Document segment:
------------------------------------------------------------------------
The Local Division concluded that FNB was not entitled to rely on the specific term in its defence of the action. FNB appealed against this finding.

== Judgment ==
The SCA held that, in matters of contract, the parties are taken to have intended their legal rights and obligations to be governed by the common law unless they have plainly and unambiguously indicated the contrary. Therefore, even where an exclusionary clause is couched in language sufficiently wide to be capable of excluding liability for a negligent failure to fulfil a contractual obligation, or for a negligent act or omission, it would not be regarded as doing so if there was another realistic and not fanciful basis of potential liability to which the clause could apply and so have a field of meaningful application. In the end, however, the answer had to be found in the language of the clause read in the context of the agreement as a whole in its commercial setting, and against the background of the common law with due regard to any constitutional implication.

The assemblage of causes of loss or damage contained in the relevant clause, the court determined, consisted of an unrelated collection of phenomena, some which were natural and the occurrence of which were beyond human control, and some which emanated from human conduct. While the occurrence of the natural phenomena was not preventable, the damaging consequences of their occurrence could be prevented by taking adequate measures. If there was negligence in averting the damaging consequences contrary to a duty in law to do so, the bank would be liable at common law for the ensuing loss, even though it had no control over the occurrence of those phenomena. Similarly, the breadth of the phrase "or as a result of any cause whatsoever" could not be narrowed so as to exclude liability only for causes beyond the control of the bank.
------------------------------------------------------------------------
Available data:
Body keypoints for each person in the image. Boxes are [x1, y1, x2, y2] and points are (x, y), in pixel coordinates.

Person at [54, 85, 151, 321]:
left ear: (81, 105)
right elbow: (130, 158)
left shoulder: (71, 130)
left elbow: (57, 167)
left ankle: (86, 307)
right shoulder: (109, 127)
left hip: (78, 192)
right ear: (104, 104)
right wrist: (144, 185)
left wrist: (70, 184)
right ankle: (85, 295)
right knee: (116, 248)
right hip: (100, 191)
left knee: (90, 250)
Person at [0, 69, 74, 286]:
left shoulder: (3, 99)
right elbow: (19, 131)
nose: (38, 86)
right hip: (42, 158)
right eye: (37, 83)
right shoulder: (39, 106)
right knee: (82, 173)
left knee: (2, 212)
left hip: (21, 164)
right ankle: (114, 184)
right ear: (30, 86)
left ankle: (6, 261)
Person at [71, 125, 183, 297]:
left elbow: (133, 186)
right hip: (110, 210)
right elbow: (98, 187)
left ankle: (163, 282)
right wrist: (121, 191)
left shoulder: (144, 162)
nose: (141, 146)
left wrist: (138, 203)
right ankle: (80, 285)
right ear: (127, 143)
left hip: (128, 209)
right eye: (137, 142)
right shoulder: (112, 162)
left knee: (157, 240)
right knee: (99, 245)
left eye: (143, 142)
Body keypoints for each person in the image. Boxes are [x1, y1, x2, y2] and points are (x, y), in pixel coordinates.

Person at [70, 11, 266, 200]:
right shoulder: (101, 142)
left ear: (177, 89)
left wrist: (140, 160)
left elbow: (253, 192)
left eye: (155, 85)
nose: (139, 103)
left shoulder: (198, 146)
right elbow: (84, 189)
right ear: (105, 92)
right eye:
------------------------------------------------------------------------
Work order A: In the FNB case summary, what did the Local Division conclude about the specific term?
Work order B: Shorten the paragraph of the FNB case summary that begins "The assemblage of causes of loss or damage", keeping its main facts.
Work order C: Carry the FNB case summary on from its last sentence.
The data is separate material, unrelated to the FNB case summary.

Response area A: It concluded that FNB was not entitled to rely on the specific term in its defence of the action.

Response area B: The court found that the clause listed an unrelated mix of causes of loss or damage. Some were natural and beyond human control, and others came from human conduct. The natural events could not be prevented, but their damaging effects could be with adequate measures. If the bank negligently failed to avert those effects when the law required it to, it would be liable at common law, even without control over the events themselves. Likewise, the phrase "or as a result of any cause whatsoever" could not be narrowed to exclude liability only for causes beyond the bank's control.

Response area C:
Although there was no direct reference to the bank's employees in the relevant clause, it seemed obvious to the court that they were included in it. If the exemption from liability accorded by the clause were to be construed as being confined to cases in which only the acts and omissions of those who were identified as the "controlling or directing minds" of the bank were involved, the potential field of operation of the exemption would be so slight as not to have been worth the bank's while to insist on it. This would have left FNB entirely unprotected against liability stemming from the potential negligence or dishonesty of many thousands of employees. The bank, as an artificial, non-human entity, was obviously incapable of being negligent itself in fact. The negligence of the human beings acting as the bank's controlling minds was attributed to the bank; it could also be held vicariously liable for the negligence of ordinary employees acting in the course and within the scope of their employment. When the bank said that it was not liable "whether the loss or damage was due to the bank's negligence or not," it included loss or damage due to the negligence of its employees. Furthermore, the clause provided quite plainly that, even if the loss or damage was due to the bank's own negligence, attributed to it as a result of the negligence of its controlling minds or its employees, it was still immune from liability.

The court found nothing in clause 2 to suggest that only culpa levis, but not culpa lata, was to enjoy immunity; the immunity extended to gross negligence. Accordingly, the court ruled that the relevant clause exempted the bank from liability

- for theft committed by its own employees in the course and within scope of their employment;
- for failing to exercise reasonable care and so negligently rendering it possible for the theft to take place; and
- for the negligence or gross negligence of its staff, acting in the course of and within the scope of their employment, regarding control of the keys to the place where the safe deposit box was kept, so rendering it possible for the theft to take place.

The claims of the respondents ought accordingly to have been dismissed.

The appeal was thus allowed and the decision in the Witwatersrand Local Division, in Rosenblum and Another v First National Bank of SA Ltd, reversed.